Numbers of Integration Servers
A variable number of Integration Servers are supported for an Integration node. No maximum value is specified by the product.  Practical limits, particularly the amount of real memory or swap space will limit the number than can be used on a particular machine.
Typically large systems might have 10’s of Integration Servers. A broker with 100 Integration Servers would be very large and at point we would certainly recommend reviewing the policy used to create Integration Servers and assign Integration flows to them.
The number of Integration Servers in use does not impact the amount of virtual memory or real memory used by an individual Integration Server but it does have a very direct effect on the amount of real memory that is required by the Integration node as a whole and so for this reason it is good to think about how many Integration Servers are really required.
An Integration Server is able to host many Integration flows.
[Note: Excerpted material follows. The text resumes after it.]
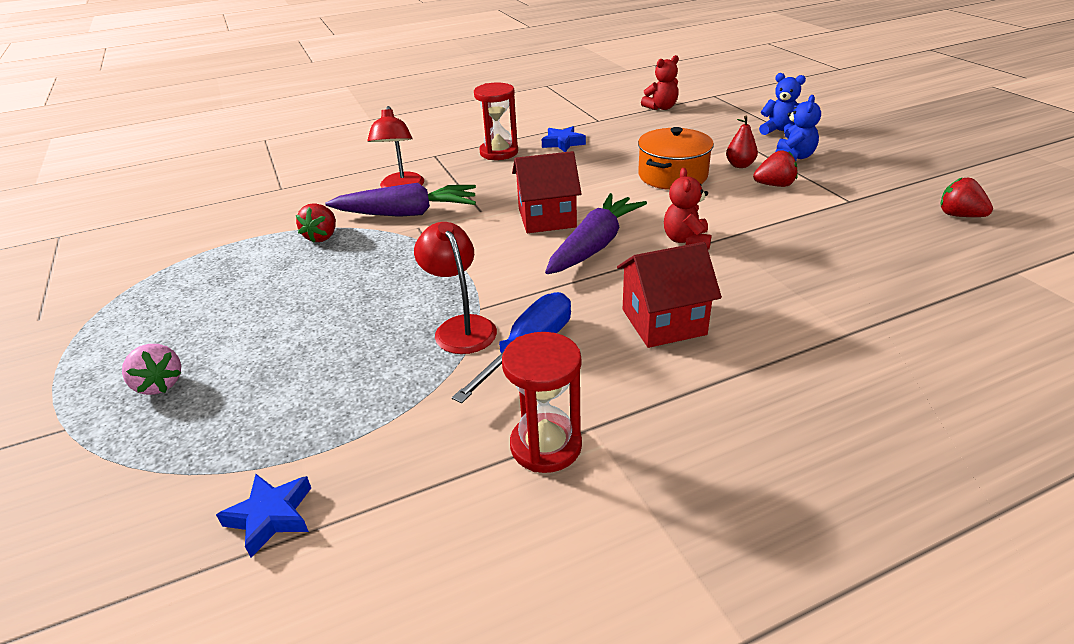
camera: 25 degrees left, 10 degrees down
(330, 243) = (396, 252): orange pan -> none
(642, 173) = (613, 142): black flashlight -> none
One Integration Server could host hundreds of flows if needed. Think carefully before doing this though as if the Integration Server fails a high number of applications will be lost for a time and the restart time for the Integration Server will be significantly increased over one with a few Integration flows deployed. If the Integration Server contains Integration flows that are seldom used then this is much less of an issue.
It is a good idea to have a policy controlling the assignment of Integration flows to Integration Servers. There are a number of schemes commonly in use. Some examples are
  • Only have Integration flows for one business application assigned to an individual Integration Server. [Large business applications may require multiple Integration Servers dependent on the number of messages flows for the business area].
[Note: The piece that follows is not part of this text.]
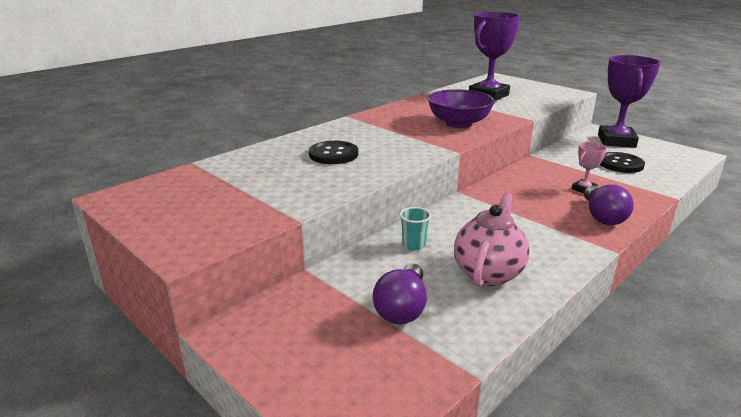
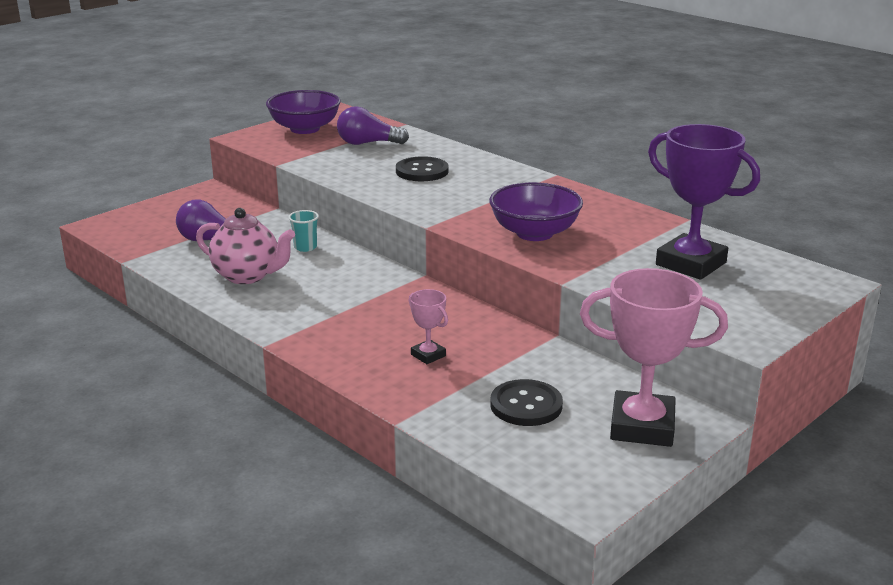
camera: 90 degrees right, 0 degrees up
(174, 212) = (305, 129): none -> purple bowl
(602, 216) = (347, 353): purple light bulb -> purple light bulb (368, 143)
(616, 141) = (642, 426): purple trophy -> pink trophy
  • Assigning flows that have the same hours of availability together. It is no good assigning flows for the on-line day and for the batch at night into the same Integration Server as it will not be possible to shutdown the Integration Server without interrupting the service of one set of flows.
  • Assign flows for high profile of high priority applications/services to their own Integration Servers and have general utility Integration Servers which host many less important flows.
  • Assign Integration flows across Executions so that volume
In a multi-node deployment avoid the tendency to deploy all integration flows to all nodes. Have some nodes provide processing for certain applications only.  Otherwise with everything deployed everywhere real memory usage will be large.
One additional point. Assign Integration flows that are known to be heavy on memory usage to the minimum number of Integration Servers. This will reduce the number of Integration Servers that become large in size and require large amounts of real memory.
Whichever policy you arrive at think ahead into the future and ensure it will still work if there are hundreds of more services added. Sometimes people assign one flow or service to one Integration Server when there are only a few services in existence. This is something that you can live with in the early days. But by the time there are another 400 services it simply does not scale and the demand for real memory usage becomes an issue.